Dr. Marianne Black’s research reveals how AR can aid in surgical rehabilitation
Illustration by Sage Blackwell.
Augmented reality, sometimes known as AR, is a rapidly developing form of technology that integrates computer-generated digital images with the real world. AR has various applications, ranging from photo app filters to phone camera language translation to video games like Pokémon GO.
AR differs from virtual reality, better known as VR, in terms of a user’s vision. AR users are still able to see the real world around them, but VR relies entirely on digital objects and landscapes — such virtual applications include chatrooms like VR Chat, art-making software such as Tilt Brush, and training simulations like Axon Enterprise’s VR Training program.
However, AR software can also be used for a variety of medical purposes.

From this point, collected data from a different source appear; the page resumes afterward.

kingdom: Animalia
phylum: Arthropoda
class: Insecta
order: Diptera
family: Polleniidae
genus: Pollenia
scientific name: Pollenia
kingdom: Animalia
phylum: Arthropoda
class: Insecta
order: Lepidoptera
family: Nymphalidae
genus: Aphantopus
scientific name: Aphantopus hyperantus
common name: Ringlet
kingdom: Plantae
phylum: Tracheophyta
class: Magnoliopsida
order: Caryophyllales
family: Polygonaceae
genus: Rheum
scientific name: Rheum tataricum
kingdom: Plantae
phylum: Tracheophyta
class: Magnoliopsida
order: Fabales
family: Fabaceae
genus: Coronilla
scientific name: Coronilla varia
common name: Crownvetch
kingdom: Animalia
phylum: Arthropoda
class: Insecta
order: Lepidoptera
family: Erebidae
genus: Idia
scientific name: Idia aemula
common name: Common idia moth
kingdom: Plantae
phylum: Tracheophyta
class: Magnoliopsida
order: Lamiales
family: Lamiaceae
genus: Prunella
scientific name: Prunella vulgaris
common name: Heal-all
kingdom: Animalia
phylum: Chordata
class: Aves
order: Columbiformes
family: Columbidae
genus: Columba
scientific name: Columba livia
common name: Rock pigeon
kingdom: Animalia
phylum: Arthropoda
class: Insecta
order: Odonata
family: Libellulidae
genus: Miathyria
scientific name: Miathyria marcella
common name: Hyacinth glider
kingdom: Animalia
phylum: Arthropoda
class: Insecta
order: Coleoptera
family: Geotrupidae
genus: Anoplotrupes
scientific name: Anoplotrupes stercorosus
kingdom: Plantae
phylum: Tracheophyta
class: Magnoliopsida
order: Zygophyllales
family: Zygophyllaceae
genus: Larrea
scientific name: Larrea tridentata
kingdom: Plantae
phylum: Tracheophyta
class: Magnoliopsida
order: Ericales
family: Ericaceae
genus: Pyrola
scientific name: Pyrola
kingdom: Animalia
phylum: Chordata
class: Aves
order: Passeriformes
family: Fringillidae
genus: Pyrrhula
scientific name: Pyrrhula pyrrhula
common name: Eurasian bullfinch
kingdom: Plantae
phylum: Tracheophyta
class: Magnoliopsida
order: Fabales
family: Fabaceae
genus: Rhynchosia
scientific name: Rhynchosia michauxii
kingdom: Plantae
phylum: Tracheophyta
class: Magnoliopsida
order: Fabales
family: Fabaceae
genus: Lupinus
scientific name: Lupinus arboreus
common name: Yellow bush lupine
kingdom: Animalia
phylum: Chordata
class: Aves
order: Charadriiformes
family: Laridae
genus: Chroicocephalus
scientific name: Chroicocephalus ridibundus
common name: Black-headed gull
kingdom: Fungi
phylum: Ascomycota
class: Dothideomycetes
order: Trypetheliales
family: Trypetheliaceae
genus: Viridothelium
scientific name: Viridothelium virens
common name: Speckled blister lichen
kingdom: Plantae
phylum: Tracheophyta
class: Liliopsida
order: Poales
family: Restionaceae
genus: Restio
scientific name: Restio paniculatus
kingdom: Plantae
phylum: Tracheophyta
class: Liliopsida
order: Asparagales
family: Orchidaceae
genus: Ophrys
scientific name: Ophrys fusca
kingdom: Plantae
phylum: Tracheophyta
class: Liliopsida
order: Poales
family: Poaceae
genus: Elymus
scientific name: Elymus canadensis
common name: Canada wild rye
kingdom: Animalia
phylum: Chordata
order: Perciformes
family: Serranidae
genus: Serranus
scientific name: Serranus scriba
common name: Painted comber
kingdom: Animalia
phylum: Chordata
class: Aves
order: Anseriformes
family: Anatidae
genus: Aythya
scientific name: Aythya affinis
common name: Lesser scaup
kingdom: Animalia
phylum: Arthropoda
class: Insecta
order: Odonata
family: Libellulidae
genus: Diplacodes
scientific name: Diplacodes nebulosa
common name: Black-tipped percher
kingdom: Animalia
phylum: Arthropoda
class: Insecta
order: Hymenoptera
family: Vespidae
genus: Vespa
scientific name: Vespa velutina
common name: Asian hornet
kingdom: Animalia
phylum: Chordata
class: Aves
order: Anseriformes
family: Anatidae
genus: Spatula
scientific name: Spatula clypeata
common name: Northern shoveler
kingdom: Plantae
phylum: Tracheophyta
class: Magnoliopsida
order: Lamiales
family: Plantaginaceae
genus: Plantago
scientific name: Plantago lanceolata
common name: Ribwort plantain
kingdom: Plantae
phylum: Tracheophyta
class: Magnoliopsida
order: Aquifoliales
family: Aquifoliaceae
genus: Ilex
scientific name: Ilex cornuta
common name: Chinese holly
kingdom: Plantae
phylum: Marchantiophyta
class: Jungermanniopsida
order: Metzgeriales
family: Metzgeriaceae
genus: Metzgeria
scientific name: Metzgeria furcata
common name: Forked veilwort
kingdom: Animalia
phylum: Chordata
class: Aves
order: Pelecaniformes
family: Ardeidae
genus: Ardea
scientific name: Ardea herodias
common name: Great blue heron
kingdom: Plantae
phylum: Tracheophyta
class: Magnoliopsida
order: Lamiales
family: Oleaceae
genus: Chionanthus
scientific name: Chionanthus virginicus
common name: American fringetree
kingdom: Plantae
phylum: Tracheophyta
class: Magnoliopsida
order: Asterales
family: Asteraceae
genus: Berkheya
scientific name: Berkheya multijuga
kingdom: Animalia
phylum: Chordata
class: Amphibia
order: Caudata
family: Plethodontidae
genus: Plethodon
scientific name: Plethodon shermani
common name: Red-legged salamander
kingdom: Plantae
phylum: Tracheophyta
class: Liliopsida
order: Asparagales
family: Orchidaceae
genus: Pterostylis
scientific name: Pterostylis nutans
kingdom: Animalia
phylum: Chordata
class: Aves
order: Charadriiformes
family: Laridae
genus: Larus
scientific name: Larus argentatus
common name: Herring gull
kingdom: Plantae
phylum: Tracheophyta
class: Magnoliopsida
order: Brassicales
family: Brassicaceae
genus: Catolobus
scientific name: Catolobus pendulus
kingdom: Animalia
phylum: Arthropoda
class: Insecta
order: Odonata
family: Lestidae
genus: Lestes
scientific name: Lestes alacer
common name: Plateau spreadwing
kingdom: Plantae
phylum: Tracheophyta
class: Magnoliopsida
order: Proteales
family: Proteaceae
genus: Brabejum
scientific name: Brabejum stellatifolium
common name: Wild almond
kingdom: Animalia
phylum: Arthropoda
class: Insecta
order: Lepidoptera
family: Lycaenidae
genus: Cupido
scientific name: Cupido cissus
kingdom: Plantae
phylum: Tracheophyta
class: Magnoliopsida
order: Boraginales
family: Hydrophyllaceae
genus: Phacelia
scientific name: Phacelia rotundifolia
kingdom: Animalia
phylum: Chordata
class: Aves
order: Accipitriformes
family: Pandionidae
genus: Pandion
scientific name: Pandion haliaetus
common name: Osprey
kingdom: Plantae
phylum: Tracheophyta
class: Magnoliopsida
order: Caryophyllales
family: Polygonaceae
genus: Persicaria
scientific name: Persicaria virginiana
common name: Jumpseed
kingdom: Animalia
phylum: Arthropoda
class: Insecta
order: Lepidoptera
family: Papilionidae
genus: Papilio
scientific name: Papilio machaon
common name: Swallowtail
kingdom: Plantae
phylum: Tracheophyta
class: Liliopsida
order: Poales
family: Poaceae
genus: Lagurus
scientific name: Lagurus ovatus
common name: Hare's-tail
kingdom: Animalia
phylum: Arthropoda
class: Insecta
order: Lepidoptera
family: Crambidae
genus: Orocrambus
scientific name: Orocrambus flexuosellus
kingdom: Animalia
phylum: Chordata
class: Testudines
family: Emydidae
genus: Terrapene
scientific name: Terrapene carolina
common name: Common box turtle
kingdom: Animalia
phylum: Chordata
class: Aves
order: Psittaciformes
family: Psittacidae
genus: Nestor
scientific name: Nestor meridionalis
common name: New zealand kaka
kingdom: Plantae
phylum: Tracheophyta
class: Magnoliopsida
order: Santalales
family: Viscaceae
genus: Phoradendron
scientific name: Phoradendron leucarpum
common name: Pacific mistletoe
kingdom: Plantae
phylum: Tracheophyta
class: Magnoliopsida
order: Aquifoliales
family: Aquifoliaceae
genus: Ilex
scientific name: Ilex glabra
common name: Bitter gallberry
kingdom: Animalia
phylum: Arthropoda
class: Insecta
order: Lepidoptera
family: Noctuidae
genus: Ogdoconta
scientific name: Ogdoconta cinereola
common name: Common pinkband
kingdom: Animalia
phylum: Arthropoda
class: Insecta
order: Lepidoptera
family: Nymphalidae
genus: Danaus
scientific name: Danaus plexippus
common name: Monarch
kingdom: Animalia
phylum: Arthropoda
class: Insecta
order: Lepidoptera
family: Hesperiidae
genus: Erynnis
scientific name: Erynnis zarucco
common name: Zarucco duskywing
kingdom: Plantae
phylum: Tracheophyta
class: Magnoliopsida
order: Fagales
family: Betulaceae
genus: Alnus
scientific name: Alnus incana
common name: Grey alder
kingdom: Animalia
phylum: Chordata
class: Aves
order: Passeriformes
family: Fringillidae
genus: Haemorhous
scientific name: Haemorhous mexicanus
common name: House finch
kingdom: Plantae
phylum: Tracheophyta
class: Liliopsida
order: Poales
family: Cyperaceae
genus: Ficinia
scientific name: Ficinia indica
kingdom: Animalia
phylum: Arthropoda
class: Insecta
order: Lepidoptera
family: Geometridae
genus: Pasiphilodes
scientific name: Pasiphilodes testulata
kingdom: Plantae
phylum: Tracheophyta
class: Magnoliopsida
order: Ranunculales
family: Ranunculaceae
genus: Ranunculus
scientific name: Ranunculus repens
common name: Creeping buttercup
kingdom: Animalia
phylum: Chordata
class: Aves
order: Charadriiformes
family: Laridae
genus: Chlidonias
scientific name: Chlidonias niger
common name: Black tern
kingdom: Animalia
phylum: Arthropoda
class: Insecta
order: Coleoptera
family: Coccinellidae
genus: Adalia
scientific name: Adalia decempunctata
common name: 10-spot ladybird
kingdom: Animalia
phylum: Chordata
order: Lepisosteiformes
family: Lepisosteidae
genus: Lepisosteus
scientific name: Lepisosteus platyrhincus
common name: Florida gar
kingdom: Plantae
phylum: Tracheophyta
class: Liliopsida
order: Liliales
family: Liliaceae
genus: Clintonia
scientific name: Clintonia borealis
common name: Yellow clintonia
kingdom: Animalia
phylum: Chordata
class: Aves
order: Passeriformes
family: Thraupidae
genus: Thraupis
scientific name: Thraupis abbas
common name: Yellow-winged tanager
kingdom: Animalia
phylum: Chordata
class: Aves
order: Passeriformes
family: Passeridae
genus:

Dr. Marianne Black, former Canada Research Chair in Assistive Technologies at UVic, used AR software to support those with osteoarthritis — a degenerative joint condition. One of Black’s projects incorporated AR with rehabilitative treatment following surgery, using the technology to “[guide] individuals to remotely manage musculoskeletal disorders.”
The Martlet had the opportunity to sit down with Dr. Black and dive into the medical potential of AR technology.
This interview has been edited for clarity and concision.
Where is AR technology being used now?
“Some people have deployed it for some surgical procedures. I think there’s a group — I want to say they’re out of Seattle — that use it to help with spine surgery. People have started using it in manufacturing processes. You can imagine when a new person is learning how to create something — you’ve got a manual, you’ve got someone teaching you — putting on a headset and having the instructions delivered to you that interact with whatever machines are around you can be really helpful to guide them.”
Where does AR come into your projects?
“I was inspired because one of my friends in my lab was working on a really cool project for breast cancer surgery. One of the biggest issues with breast cancer surgery, if you’re trying to remove a tumour … is [that] the surgeon’s trying to carefully resect the margins of the tumour — they don’t want to over-resect because then things won’t feel right after, and then, if they under-resect, they have to go back in if there’s still cancerous tissue.
We were a medical imaging lab, so we had these really nice medical images to help us identify the location of the tumour, but then when the surgeon’s in the operating room, doing the mental fusion between those images they have and the person on the table is really challenging. So, my friend figured out how to overlay those images on the person with an AR headset, so the surgeon could see where the tumour is.… I started to think it would be really interesting to use this technology to guide people through physical therapy or physical rehabilitation.
With people who have osteoarthritis, one of the ways they can help improve their symptoms is exercise therapy. A lot of it is, like, doing squats in very specific ways. But people tend to not follow through on their physical therapy, because often they go home after being in the clinic and they don’t know if they’re doing it right. And it’s not because they’re lazy or anything negative there…. They really have a lack of confidence … when they’re not being observed.
So, what if we had a way to provide complete, 3D feedback for the people to guide them through the movements and let them know when they’re doing it wrong?
Our AR device is just like a really bulky pair of sunglasses. You can see the entire room around you and it’s slightly shaded, but you can display virtual objects.
What I’m trying to work on with my students is how can we display these virtual objects, and detect human motion, with the AR headset to guide people through the movements that they need for rehabilitation. You can imagine, even though I’m kind of taking this with my background of osteoarthritis, it can be helpful for any musculoskeletal disorders, and I also want to explore using it for optimizing sports performance, too.”
What were some past projects you worked on?
“We used a cadaveric model.… We took our cadavers we had — just mid-shin to mid-thigh — we put them up in this biomechanical rig, where you drive it through flexion and extension [bending and unbending the knee]. You’re pulling on the quadriceps tendon [which connects the kneecap to thigh muscles] to go through the flexion and extension.
Then we have sensors in the knee joint to look at the force being distributed, and then other sensors that were attached to all the bones to look at how the bones are moving, as well, in this location. So that just provided more insight into how can we change that osteotomy, or the cut that we’re putting into the bone, to affect changes and load distribution and movement.… It was super fun just to work with all the technology.”
Why is AR, among other technologies, important for the healthcare system?
“Tech giants will be pushing out this technology. We can expect — and they expect — that it’s going to replace our phones for all the activities that we typically do.… As a researcher who’s really interested in health, I want to get ahead of this mass deployment and make sure that we know how to use these devices to help people. And that they can be best used to improve human health — improve medicine –– in ways that we’re ready for, rather than waiting for the mass-market devices to come out and then spending years figuring out how we optimize them to help people.”